## WHAT THIS TASK INVOLVES
Exactly and only the lines below from the one containing "Manutenzione del verde" down to the one containing "alvoradageral.com.br" are wanted, both included; please exclude every picture.

Records excerpted from a collection

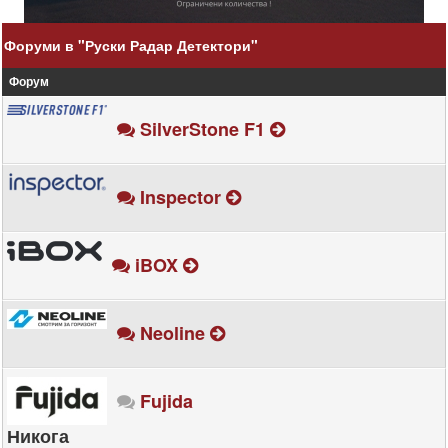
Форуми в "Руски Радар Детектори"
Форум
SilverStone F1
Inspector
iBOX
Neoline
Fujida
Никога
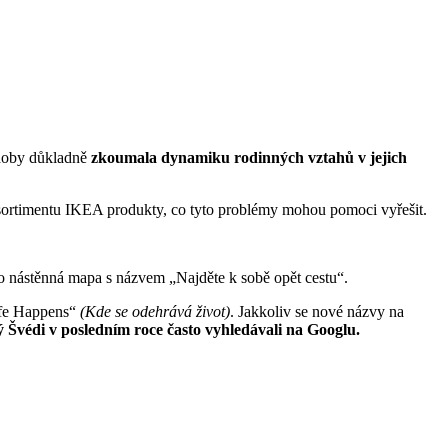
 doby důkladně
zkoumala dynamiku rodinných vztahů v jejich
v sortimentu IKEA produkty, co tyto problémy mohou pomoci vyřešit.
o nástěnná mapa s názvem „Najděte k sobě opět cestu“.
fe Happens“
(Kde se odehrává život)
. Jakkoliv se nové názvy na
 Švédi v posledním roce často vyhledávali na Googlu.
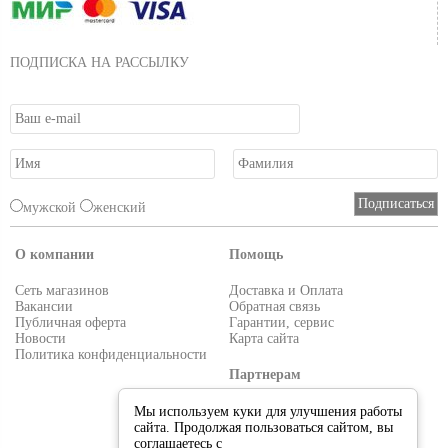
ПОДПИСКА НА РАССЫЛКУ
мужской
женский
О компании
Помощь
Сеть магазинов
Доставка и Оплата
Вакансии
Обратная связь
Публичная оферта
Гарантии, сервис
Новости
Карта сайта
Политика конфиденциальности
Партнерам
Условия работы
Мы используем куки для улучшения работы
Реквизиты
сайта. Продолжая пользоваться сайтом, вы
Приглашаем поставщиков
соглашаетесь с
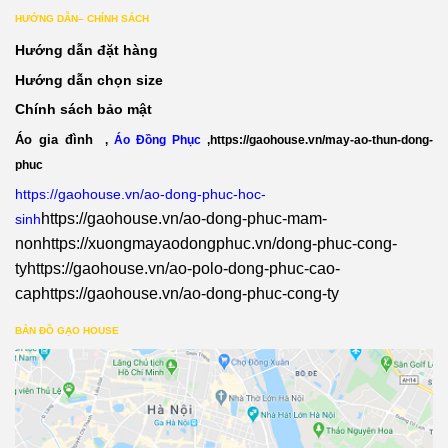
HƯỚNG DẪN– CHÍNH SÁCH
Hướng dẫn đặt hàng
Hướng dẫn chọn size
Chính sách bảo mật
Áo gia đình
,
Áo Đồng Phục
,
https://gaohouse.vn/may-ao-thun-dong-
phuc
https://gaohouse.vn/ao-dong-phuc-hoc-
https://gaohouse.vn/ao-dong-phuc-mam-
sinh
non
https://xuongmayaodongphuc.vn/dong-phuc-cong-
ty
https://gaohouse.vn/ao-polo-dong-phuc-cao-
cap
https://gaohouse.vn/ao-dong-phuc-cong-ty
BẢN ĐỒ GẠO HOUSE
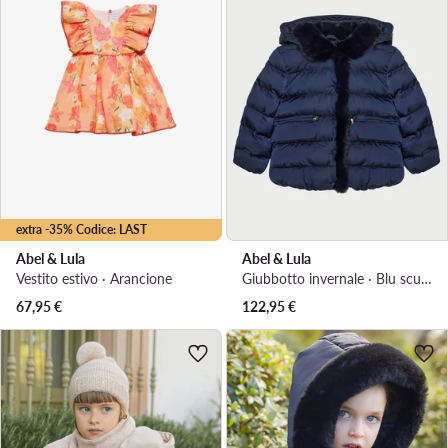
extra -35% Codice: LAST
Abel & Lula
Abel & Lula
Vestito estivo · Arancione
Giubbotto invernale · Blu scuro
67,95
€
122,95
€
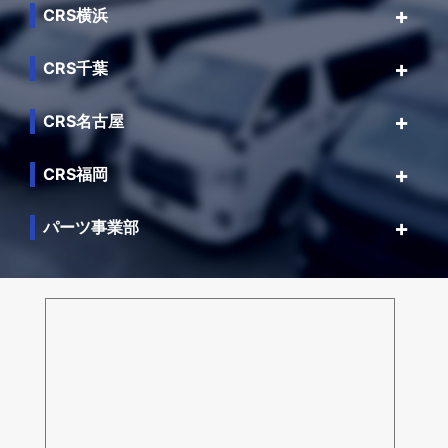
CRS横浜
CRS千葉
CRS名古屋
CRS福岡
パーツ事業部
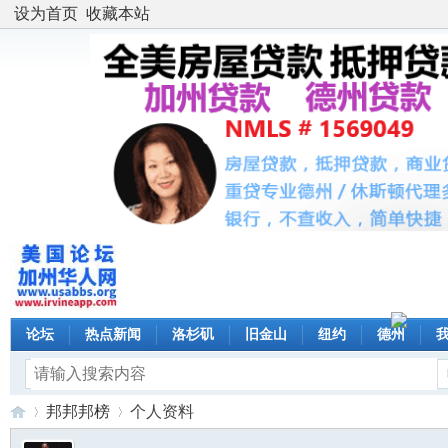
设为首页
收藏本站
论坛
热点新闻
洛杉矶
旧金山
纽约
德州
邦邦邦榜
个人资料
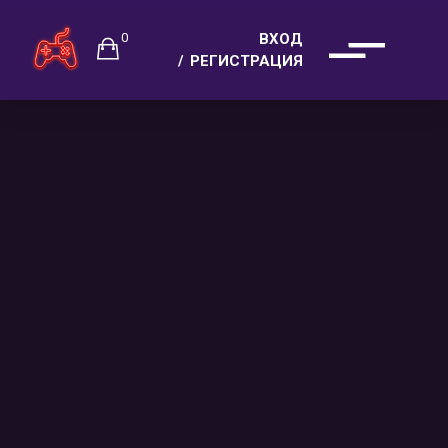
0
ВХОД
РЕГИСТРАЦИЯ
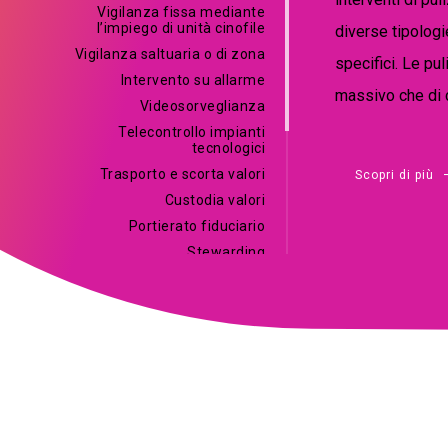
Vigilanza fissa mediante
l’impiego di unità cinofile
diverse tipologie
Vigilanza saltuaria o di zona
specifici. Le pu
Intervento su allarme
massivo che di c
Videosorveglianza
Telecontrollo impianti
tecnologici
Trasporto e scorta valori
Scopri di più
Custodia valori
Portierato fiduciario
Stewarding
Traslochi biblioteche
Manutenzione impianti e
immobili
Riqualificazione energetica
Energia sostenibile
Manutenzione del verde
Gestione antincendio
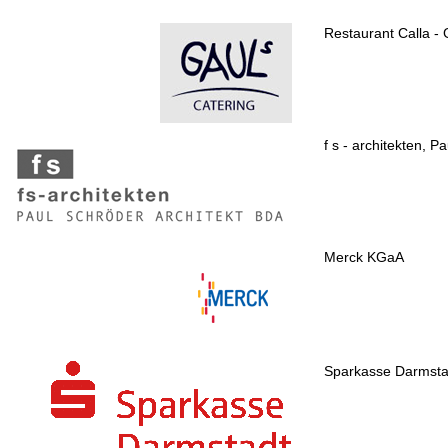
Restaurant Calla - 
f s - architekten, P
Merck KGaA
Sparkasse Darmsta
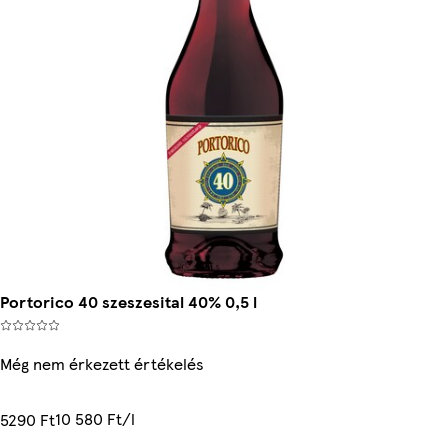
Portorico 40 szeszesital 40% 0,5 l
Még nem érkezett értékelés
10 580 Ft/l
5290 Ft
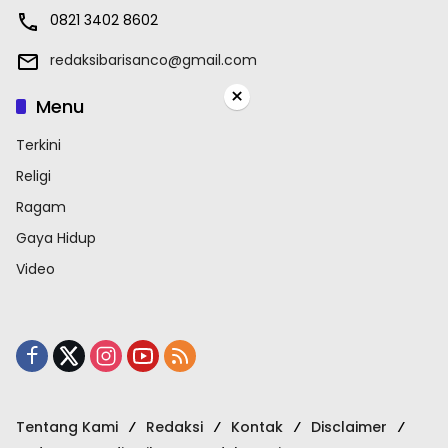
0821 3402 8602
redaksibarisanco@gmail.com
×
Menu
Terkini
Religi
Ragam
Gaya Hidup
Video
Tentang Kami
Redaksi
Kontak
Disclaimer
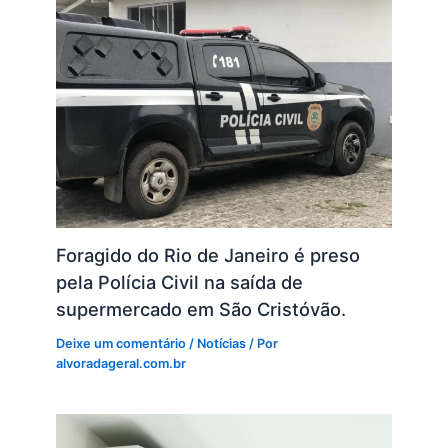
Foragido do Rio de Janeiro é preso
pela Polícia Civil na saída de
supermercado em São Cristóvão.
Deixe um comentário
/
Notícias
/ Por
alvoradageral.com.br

* * *

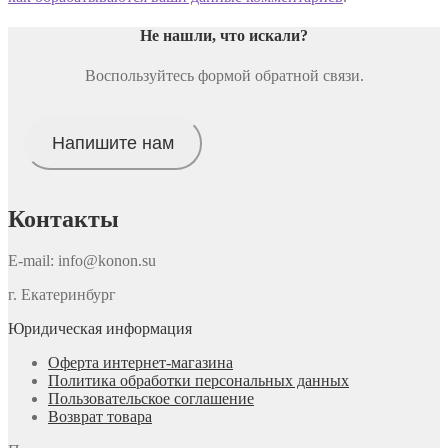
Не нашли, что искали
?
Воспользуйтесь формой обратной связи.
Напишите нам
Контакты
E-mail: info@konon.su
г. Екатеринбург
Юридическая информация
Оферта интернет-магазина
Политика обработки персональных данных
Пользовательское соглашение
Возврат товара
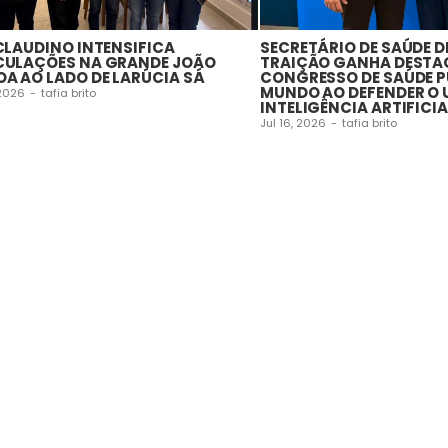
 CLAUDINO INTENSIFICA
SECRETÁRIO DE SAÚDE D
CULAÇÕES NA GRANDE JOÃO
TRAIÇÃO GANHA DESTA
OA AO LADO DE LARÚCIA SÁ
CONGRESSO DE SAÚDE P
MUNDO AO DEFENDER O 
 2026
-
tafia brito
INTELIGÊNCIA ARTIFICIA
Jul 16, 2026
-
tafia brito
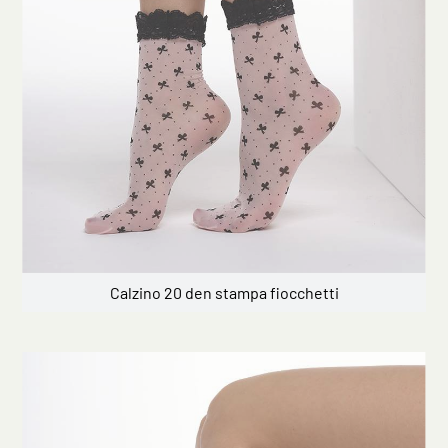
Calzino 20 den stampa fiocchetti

## RESULT BELOW
Manutenzione del verde
Gestione antincendio
Restaurant Calla - 
f s - architekten, P
Merck KGaA
Sparkasse Darmsta
Portorico 40 szeszesital 40% 0,5 l
Még nem érkezett értékelés
10 580 Ft/l
5290 Ft
0821 3402 8602
redaksibarisanco@gmail.com
×
Menu
Terkini
Religi
Ragam
Gaya Hidup
Video
Tentang Kami
Redaksi
Kontak
Disclaimer
Foragido do Rio de Janeiro é preso
pela Polícia Civil na saída de
supermercado em São Cristóvão.
Deixe um comentário
/
Notícias
/ Por
alvoradageral.com.br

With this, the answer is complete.